Governing climate change: Polycentricity in action?
A newly published book, Governing Climate Change: Polycentricity in Action?, assesses how a more dispersed pattern of governing is influencing climate change policies.
The book, which was released in May 2018, includes one chapter written by FNI researcher Jørgen Wettestad and Katja Bidenkopf at the Institute for European Studies.
Web of carbon markets
Their chapter, ‘Harnessing the market – trading in carbon allowances’, describes and evaluates the dynamically evolving web of carbon markets at various government levels around the globe.
‘This web can be conceived as being polycentric in nature. Individual but interdependent carbon markets have developed in many jurisdictions since the late 1990s. The Kyoto Protocol and the Paris Agreement provides an overarching international umbrella for a wide range of designs, but they are not the only factor that has contributed to the inception, design and diffusion of carbon markets,’ explains Wettestad.
‘Individual countries, subnational entities and the EU have taken initiatives in response to various domestic and international dynamics. No existing carbon market is an exact replica of another: each has been tailored to domestic preferences, contexts and politics,’ Wettestad continues.
Testing polycentric thinking
Indeed, climate change governance is in a state of enormous flux. As emphasized by Wettestad and the book more generally, new and more dynamic forms of governing are appearing around the international climate regime centred on the United Nations Framework Convention on Climate Change (UNFCCC). Some appear to be emerging spontaneously, producing a more dispersed – described by Nobel Prize laureate Elinor Ostrom as ‘polycentric’ – pattern of governing.

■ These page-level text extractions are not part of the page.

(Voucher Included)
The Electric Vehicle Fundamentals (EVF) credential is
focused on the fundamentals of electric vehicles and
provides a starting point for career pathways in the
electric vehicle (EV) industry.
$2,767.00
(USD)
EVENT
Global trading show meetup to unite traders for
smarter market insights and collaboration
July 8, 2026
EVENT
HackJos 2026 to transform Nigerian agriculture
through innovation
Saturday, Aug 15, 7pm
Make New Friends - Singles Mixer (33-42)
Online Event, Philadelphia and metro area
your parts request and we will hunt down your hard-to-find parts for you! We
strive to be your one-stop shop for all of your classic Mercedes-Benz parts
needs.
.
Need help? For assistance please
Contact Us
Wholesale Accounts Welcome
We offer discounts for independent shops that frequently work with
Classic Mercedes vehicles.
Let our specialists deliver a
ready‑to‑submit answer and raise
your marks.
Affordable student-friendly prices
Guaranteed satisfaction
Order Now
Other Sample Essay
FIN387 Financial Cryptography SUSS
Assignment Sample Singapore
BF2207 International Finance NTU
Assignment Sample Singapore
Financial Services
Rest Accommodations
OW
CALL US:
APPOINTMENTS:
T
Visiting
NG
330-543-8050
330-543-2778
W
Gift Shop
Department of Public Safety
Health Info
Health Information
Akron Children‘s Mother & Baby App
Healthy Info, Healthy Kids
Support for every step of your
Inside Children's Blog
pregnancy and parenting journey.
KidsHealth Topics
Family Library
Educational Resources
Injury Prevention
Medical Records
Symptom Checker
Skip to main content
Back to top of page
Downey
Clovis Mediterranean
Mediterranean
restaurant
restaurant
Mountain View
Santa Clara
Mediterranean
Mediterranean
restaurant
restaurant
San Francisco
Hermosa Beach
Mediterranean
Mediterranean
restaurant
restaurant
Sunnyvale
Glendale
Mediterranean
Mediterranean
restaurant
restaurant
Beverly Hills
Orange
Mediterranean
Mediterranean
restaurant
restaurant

In Governing climate change: Polycentricity in action? contributions from 40 of the world's foremost experts are brought together to provide the first systematic test of the ability of polycentric thinking to explain and enhance societal attempts to govern climate change.
It provides
*The first systematic application of polycentric theory in the area of climate change, offering a much more realistic appreciation of the potential and limits of polycentric governing
*A novel attempt to comprehend climate governance as a single, evolving system, rather than a series of isolated parts
*Many fresh insights by a diverse team of international experts on the most significant domains and processes of governing
The editors of the book are Andrew Jordan, Dave Huitema, Harro van Asselt and Johanna Forster.
INOGOV network
The book, which is an open access publication, is a result of the INOGOV network on innovations in climate policy governance, financed by the EU COST programme. The INOGOV network has brought together scholars and practitioners within and outside Europe who focus on particular aspects of policy and governance innovation; their ‘sources’, ‘diffusion’, and ‘effects’. FNI’s Wettestad has been a member of the network’s Management Committee.